Abstract
Range of motion (ROM) is a well recognised outcome measure following total knee arthroplasty (TKA). Reduced knee flexion can lead to poor outcome after TKA and therefore identification at an early stage is important as it may provide a window for intervention with targeted physiotherapy, closer follow-up and in resistant cases possible manipulation or arthrolysis. ROM combines both flexion and extension and in contrast to flexion, fewer studies have recognised the importance of a lack of full extension or fixed flexion deformity (FFD) following TKA. A residual FFD can increase energy cost, decrease velocity during ambulation and result in pain with knee scores more likely to be diminished than if knee extension was normal. Recognition and early detection of FFD is therefore important. Methods of assessment include by visual estimation or goniometric measurement of knee flexion angle. While goniometers are inexpensive, easy to use and provide more accurate than visual estimates of angles, they have been shown to exhibit poor inter-observer reliability. Therefore they may not be sensitive enough to consistently identify FFD and therefore distinguish between grading systems based on absolute angular limits. The aim of this study was to investigate the accuracy of standard clinical ROM measurement techniques following TKA and determine their reliability for recognising FFD.

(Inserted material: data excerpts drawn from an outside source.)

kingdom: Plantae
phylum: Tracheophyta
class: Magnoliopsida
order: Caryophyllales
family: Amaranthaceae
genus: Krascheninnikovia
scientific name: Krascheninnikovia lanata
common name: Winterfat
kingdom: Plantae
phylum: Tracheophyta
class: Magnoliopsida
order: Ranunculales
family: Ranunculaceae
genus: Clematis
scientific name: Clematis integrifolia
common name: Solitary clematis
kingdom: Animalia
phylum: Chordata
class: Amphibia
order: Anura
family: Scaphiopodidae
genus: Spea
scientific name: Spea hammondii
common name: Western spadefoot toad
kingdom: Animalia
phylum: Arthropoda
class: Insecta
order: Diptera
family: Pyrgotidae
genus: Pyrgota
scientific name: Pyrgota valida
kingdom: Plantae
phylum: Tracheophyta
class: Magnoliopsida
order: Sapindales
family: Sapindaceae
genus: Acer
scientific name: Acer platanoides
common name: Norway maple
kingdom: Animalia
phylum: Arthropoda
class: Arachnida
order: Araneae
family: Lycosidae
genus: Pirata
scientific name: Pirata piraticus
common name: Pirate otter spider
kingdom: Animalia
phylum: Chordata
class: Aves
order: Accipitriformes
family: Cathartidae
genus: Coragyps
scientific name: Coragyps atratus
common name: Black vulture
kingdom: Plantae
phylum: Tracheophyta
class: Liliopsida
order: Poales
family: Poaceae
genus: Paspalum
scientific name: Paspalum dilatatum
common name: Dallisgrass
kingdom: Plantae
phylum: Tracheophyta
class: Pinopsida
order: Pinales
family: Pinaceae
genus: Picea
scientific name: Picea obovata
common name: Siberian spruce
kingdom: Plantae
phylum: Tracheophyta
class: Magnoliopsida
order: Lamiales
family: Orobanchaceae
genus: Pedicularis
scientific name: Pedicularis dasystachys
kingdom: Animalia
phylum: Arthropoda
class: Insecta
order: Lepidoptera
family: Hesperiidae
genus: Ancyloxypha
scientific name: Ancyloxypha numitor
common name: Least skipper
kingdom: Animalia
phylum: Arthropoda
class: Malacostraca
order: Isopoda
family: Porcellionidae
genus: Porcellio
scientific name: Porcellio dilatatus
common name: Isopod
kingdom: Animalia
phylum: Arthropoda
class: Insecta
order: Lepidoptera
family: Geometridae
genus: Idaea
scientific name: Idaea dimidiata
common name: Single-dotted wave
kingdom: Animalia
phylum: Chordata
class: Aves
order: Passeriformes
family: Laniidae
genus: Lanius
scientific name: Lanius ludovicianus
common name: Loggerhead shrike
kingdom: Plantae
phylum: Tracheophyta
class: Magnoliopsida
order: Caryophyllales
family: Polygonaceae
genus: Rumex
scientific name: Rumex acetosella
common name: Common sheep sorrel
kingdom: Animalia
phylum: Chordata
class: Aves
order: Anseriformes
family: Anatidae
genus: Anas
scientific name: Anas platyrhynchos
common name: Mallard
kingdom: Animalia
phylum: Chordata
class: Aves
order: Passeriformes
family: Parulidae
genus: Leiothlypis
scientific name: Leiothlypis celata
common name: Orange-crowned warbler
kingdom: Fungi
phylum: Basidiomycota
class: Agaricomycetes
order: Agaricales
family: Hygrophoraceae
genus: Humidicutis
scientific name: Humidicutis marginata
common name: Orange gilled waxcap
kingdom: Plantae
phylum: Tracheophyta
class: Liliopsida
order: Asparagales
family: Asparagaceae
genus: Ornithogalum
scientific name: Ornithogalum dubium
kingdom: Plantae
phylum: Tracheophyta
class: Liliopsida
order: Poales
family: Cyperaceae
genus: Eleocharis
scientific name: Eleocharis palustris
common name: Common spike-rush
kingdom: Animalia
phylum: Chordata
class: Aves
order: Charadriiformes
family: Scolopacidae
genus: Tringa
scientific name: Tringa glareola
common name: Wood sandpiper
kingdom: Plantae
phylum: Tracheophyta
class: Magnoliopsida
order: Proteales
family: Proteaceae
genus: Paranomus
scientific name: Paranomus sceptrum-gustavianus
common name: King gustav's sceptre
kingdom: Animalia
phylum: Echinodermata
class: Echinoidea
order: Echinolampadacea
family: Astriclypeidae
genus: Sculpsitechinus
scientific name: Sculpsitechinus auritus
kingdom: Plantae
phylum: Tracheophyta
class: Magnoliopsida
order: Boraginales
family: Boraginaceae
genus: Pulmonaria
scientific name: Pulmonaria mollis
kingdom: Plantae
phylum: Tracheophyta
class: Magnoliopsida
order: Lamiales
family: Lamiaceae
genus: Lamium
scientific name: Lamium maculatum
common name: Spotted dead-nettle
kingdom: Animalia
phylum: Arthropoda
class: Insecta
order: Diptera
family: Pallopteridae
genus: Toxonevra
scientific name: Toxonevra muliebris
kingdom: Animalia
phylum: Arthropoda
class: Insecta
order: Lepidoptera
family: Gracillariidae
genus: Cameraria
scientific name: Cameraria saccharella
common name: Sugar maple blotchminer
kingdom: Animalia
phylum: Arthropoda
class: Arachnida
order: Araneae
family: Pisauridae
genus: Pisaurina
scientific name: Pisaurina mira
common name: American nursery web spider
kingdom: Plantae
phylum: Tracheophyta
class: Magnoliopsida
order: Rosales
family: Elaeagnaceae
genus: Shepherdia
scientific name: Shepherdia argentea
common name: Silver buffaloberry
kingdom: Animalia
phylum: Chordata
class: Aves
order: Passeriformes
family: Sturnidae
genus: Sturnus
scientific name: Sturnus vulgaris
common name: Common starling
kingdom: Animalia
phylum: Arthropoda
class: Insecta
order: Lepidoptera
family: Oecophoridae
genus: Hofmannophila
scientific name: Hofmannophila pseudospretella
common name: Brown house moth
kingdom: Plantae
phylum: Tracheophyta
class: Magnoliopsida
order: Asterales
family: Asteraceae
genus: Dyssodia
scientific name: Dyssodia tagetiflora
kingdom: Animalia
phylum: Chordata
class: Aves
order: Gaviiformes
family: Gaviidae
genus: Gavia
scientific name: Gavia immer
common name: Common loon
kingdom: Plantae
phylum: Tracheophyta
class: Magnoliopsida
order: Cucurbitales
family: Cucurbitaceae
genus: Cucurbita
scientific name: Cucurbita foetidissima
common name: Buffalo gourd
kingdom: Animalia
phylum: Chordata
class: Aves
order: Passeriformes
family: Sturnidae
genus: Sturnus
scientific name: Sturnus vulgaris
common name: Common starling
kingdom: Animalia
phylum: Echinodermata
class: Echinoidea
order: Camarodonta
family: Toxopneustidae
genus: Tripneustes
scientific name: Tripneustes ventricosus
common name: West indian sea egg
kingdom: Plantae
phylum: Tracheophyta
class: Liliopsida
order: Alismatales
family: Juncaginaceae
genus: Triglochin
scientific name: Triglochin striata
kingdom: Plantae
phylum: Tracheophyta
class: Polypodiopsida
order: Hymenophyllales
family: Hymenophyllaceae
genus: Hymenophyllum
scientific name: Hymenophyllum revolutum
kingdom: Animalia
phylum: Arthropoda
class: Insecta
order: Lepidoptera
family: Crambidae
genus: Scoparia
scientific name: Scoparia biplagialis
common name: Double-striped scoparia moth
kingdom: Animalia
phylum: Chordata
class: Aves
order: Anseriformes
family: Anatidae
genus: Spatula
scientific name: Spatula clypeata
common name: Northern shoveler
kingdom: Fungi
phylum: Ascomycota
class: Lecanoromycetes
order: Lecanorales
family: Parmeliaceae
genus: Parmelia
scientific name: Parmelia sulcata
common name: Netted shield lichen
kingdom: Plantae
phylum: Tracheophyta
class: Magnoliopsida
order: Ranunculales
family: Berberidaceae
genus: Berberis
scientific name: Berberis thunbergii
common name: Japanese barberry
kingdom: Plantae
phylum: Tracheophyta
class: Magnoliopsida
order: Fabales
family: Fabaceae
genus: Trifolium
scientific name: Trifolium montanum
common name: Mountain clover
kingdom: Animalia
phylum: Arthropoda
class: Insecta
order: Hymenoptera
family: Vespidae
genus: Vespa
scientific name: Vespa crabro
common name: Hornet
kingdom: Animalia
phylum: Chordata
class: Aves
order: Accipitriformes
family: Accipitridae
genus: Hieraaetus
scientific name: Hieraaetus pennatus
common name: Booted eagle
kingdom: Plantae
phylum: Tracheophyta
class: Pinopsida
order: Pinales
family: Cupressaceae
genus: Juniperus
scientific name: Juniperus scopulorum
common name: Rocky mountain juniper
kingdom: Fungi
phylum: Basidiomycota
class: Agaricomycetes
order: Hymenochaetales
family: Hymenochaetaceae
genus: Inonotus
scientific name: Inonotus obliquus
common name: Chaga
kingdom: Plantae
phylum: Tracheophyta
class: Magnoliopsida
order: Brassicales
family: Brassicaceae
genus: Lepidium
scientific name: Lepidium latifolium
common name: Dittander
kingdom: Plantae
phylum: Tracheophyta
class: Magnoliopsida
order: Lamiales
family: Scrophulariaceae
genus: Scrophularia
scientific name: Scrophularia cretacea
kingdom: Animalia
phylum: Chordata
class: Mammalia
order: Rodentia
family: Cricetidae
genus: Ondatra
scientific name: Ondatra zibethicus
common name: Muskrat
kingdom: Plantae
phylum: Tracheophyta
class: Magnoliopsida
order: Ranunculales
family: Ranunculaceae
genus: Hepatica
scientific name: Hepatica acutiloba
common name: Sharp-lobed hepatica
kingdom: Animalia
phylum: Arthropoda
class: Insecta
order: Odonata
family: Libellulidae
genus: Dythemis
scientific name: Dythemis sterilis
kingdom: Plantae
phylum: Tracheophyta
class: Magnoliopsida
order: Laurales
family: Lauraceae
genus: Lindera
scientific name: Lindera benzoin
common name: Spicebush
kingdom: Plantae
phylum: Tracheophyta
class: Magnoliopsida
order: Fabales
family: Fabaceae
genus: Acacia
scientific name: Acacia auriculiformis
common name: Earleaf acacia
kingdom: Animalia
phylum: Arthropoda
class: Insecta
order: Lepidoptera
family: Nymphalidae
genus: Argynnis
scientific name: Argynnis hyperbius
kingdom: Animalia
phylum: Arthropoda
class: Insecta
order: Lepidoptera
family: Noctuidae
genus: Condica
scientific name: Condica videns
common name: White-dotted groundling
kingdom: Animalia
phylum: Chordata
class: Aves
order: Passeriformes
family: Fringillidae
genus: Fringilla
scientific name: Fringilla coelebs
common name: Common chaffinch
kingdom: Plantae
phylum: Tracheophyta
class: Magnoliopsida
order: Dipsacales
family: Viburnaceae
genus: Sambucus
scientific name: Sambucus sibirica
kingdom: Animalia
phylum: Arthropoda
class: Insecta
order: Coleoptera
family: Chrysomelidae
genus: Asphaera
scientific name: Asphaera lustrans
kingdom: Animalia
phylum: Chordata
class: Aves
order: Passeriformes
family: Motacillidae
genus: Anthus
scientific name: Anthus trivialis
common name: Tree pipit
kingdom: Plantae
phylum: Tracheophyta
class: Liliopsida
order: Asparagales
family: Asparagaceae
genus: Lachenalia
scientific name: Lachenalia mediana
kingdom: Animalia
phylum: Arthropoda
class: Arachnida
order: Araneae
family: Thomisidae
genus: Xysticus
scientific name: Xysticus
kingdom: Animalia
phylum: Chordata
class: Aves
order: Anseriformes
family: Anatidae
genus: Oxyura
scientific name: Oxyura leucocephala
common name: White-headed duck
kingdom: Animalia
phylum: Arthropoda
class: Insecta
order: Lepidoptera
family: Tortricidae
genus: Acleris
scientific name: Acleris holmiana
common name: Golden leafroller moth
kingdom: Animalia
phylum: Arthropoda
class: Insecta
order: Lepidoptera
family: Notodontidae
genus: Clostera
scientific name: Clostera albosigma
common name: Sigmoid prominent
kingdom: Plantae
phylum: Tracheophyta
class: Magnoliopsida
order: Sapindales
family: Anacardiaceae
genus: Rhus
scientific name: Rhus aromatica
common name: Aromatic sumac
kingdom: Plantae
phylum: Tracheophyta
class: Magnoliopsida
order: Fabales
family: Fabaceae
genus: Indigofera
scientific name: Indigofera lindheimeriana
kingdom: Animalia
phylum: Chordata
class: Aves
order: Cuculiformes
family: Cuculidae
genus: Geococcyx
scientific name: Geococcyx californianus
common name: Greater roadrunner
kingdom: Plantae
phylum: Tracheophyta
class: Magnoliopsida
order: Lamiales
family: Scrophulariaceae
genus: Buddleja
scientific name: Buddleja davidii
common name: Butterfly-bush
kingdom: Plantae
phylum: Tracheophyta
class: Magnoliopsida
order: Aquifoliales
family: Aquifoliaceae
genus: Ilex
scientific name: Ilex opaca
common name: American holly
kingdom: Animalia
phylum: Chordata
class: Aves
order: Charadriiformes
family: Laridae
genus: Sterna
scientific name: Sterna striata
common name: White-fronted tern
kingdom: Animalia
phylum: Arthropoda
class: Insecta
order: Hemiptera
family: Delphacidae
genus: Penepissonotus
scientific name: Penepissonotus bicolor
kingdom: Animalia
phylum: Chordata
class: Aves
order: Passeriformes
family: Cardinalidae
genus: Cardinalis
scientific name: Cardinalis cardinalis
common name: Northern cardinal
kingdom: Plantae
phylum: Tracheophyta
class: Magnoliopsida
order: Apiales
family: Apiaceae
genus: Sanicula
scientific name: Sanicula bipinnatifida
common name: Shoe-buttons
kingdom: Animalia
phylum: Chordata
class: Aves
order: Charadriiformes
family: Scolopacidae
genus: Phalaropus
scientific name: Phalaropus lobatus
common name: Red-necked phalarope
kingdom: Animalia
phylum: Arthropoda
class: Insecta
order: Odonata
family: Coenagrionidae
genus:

Ethical approval was obtained for this study. Thirty patients who were six weeks following TKA had their knee ROM measured. An infrared (IR) tracking system (±1°accuracy) that had been validated against an electro-goniometer was used to give a “true” measurement of the lower limb sagittal alignment with the knee fully extended and maximally flexed while the patient was supine. The patients were also assessed independently by experienced arthroplasty practitioners using a standardised goniometric measurement technique. For goniometric clinically-measured flexion (Clinflex) and extension (Clinext) linear models were generated using IR-measured flexion and extension (IRflex and IRext), BMI and gender as covariables. Data for extension were categorised in none, moderate and severe postoperative FFD as per Ritter et al. 2007 and agreement in classification between the two methods was assessed using the Kappa statistic.
For the linear models for Clinflex and Clinext neither BMI nor gender were significant variables. Therefore the final models were:
Clinflex = 0.54 + 0.66∗IRflex (r2adj = 0.521)
Clinext = 0.23 + 0.50∗IRext (r2adj = 0.247)
The model for Clinflex showed that the IR and clinical measurements coincided at approximately 90° so that for every 10° increase in flexion above 90° clinical measurement only increased by 7° but for every 10° decrease in flexion below 90° clinical measurement only decreased by 7°. The model for Clinext showed that the IR and clinical measurements coincided at approximately 0° so that for every 10° increase in FFD angle, clinical measurement only increased by 5° but if the knee went into hyperextension this would be underestimated by the clinical measure. In identifying FFD there was moderate agreement between the two measurements (κ = 0.44). Clinically nine patients were assessed as having FFD but the IR measurements showed 18 patients having FFD, of which nine patients were not identified clinically.
When assessing knee ROM following joint arthroplasty manual goniometric measurements provided a poor estimate of the range when compared to the “true” angle as measured with a validated IR measurement tool. When the knee was held in maximum flexion there was a tendency to both underestimate and overestimate the true angle. However when the knee was held in extension there was a tendency to underestimate which we believe is important as it would underreport both the frequency and magnitude of FFD. In our study, 18 patients had a moderate FFD as identified by the IR system, only half of which were identified by goniometer measurement alone. Studies of comparisons of both visual and manual goniometry measurements of the knee in maximum flexion with lateral radiographs have shown most errors involved an underestimate of true flexion. It has been concluded that it was safer to underestimate knee flexion angle as it would result in higher pick up rate of cases being performing less well. In contrast however, underestimation while in extension is less desirable as it fails to pick-up FFD which may have benefited from intervention had they been identified. It is known that residual FFD can increase energy cost and decrease velocity during ambulation with pain and functional knee scores more likely to be reduced. Recognition and early detection is therefore important. With the use of more accurate systems to identify and measure FFD, such as the one used for this study may in turn allow more timely treatment and therefore hopefully improved outcomes.